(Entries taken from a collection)
%%

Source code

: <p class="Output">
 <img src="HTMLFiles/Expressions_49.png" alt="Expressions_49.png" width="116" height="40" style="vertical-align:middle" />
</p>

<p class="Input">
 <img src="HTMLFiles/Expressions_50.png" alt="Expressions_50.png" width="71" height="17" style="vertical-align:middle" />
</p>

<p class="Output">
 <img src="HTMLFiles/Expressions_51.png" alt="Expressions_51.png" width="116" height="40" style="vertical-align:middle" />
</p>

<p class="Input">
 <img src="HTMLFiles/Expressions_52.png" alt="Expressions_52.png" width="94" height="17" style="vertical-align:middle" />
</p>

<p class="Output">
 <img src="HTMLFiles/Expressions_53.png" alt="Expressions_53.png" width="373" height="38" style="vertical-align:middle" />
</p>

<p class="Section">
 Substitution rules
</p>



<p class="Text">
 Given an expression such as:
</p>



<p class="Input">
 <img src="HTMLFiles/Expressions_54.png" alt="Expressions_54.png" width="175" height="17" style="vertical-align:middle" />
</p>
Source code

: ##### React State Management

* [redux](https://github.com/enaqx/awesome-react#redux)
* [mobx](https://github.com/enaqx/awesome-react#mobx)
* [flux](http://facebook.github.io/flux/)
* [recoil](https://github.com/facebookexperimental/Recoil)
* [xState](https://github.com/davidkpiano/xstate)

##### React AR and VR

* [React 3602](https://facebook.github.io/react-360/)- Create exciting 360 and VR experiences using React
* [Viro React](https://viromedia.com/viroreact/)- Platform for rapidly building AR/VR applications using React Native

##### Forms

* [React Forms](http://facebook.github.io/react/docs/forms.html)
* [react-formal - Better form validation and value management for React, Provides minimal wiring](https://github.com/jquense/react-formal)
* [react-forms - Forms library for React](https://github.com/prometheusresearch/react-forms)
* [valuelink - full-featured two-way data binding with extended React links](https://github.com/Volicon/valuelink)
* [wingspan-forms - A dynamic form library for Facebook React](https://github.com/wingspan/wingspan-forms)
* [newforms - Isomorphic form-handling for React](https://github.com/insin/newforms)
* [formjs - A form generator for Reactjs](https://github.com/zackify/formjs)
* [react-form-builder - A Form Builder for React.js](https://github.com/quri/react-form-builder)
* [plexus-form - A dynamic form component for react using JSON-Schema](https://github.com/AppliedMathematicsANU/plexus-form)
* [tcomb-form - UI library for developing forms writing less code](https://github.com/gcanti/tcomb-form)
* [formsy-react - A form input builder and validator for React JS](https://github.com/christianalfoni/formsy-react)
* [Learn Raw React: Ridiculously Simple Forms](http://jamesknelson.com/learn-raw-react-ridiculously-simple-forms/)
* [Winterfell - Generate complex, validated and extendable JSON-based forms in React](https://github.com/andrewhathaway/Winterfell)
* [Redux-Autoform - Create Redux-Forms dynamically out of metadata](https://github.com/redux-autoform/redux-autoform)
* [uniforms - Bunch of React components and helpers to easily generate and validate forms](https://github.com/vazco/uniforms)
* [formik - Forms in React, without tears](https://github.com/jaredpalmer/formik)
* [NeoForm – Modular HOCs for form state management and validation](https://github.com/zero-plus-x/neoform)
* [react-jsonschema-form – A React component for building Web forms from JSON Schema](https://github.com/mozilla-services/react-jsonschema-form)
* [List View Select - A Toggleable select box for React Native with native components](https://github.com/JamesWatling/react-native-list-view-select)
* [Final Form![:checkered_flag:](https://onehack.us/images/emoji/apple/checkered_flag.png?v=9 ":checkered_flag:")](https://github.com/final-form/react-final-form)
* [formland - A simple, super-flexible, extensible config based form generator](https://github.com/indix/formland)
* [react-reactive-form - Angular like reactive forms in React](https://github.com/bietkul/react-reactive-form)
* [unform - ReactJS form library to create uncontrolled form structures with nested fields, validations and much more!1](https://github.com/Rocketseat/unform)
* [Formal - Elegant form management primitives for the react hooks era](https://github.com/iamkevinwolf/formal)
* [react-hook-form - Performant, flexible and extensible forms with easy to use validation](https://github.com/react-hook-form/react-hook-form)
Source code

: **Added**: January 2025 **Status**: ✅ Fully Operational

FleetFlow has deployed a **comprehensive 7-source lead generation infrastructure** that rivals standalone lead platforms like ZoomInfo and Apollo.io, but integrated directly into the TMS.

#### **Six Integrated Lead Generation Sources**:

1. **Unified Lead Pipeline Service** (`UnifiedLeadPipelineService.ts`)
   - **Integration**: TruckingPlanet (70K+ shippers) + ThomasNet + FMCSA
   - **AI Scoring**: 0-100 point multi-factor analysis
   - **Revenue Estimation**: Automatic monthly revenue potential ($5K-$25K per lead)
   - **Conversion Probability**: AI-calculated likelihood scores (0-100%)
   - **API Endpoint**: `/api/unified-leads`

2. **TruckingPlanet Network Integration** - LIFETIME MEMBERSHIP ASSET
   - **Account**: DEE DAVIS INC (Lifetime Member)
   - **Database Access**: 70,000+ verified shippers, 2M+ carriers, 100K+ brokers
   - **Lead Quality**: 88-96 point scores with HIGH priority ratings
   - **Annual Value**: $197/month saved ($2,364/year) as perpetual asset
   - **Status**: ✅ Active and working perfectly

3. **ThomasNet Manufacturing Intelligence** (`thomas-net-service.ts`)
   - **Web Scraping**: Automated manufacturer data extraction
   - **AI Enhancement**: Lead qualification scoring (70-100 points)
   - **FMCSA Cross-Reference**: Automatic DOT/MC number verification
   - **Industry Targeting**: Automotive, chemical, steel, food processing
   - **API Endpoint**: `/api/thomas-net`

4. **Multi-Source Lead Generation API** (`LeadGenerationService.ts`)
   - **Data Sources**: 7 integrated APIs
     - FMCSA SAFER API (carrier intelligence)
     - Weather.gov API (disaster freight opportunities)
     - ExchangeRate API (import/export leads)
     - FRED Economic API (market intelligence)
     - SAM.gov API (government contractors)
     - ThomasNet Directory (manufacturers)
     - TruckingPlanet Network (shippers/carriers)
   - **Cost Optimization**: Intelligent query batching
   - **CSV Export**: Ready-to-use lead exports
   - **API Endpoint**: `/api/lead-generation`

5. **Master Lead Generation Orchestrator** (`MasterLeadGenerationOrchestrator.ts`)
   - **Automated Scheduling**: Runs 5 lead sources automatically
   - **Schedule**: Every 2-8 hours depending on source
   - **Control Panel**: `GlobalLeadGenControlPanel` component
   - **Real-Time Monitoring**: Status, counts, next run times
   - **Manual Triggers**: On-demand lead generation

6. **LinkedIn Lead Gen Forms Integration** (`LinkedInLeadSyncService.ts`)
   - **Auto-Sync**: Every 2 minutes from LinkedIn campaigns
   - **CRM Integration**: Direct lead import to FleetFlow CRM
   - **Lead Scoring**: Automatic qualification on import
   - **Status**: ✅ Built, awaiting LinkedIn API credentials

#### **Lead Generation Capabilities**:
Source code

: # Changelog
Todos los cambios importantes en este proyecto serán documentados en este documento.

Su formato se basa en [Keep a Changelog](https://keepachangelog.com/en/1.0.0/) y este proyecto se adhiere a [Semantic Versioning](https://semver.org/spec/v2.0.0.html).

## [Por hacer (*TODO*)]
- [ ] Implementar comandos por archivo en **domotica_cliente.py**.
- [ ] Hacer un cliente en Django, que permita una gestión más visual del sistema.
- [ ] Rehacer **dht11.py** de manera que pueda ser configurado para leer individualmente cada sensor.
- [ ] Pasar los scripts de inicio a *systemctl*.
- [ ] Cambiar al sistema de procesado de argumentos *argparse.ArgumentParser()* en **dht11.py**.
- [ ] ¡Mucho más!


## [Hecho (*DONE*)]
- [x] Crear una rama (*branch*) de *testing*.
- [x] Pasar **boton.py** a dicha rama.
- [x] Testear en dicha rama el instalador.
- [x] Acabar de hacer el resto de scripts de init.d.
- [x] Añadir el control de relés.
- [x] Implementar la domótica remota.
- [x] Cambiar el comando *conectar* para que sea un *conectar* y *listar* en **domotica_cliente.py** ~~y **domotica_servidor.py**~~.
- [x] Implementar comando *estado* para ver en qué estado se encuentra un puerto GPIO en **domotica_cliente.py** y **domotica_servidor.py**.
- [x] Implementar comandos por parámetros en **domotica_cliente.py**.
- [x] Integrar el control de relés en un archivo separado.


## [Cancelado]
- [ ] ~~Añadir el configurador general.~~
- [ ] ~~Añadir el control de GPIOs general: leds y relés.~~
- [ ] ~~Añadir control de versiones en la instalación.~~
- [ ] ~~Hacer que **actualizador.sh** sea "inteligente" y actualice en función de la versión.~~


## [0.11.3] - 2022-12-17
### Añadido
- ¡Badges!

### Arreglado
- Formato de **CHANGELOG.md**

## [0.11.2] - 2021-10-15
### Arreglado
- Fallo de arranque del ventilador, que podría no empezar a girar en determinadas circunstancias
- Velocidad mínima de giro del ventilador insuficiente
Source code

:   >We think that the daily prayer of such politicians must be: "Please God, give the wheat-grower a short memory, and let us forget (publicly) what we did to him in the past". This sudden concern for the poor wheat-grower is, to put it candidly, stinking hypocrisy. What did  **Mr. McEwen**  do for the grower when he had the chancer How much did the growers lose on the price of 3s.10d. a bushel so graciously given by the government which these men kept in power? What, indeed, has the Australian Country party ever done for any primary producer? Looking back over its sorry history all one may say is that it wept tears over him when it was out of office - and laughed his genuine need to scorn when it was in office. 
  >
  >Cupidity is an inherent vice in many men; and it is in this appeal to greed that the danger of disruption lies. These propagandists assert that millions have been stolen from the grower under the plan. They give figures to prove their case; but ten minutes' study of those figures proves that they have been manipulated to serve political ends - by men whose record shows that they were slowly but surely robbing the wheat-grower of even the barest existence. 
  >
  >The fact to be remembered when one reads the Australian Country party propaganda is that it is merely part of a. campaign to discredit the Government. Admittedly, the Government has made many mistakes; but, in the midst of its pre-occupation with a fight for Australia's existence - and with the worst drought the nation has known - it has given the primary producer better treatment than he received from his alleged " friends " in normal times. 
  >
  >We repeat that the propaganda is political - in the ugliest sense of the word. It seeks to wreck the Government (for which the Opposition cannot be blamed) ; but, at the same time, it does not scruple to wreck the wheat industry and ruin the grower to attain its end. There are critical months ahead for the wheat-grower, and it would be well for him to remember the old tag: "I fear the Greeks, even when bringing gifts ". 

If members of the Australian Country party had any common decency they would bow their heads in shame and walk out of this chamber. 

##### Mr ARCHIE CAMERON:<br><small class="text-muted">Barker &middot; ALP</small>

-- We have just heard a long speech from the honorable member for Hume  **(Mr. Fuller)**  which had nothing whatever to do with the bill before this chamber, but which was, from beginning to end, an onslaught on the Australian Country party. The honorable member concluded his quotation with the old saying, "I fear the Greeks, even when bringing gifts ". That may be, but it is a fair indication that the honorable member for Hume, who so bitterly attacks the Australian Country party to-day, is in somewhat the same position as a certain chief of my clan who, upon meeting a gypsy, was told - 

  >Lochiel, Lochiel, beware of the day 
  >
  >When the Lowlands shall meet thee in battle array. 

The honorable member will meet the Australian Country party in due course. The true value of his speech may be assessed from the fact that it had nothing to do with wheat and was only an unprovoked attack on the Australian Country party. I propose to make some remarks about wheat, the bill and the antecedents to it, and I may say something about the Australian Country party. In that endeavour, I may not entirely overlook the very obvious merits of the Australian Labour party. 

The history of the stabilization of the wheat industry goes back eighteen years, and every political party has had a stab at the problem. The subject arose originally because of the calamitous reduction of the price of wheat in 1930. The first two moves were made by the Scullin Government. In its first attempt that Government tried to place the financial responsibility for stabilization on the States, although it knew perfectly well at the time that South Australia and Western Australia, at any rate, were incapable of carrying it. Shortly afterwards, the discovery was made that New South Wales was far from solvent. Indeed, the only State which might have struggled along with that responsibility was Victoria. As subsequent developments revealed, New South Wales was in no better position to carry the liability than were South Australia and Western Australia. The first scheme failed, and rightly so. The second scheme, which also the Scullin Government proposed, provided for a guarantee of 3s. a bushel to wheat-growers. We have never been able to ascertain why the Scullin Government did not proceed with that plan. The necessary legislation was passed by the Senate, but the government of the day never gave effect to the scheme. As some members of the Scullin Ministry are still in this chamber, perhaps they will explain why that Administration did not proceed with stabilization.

%%

— ACTION ITEM —
Give back, exactly as written, the stretch from the line with "- **FMCSA Cross-Reference**: Automatic" through the line with "- **Data Sources**: 7 integrated APIs", and no other lines from the records above.

— RESULT OF THIS TASK —
   - **FMCSA Cross-Reference**: Automatic DOT/MC number verification
   - **Industry Targeting**: Automotive, chemical, steel, food processing
   - **API Endpoint**: `/api/thomas-net`

4. **Multi-Source Lead Generation API** (`LeadGenerationService.ts`)
   - **Data Sources**: 7 integrated APIs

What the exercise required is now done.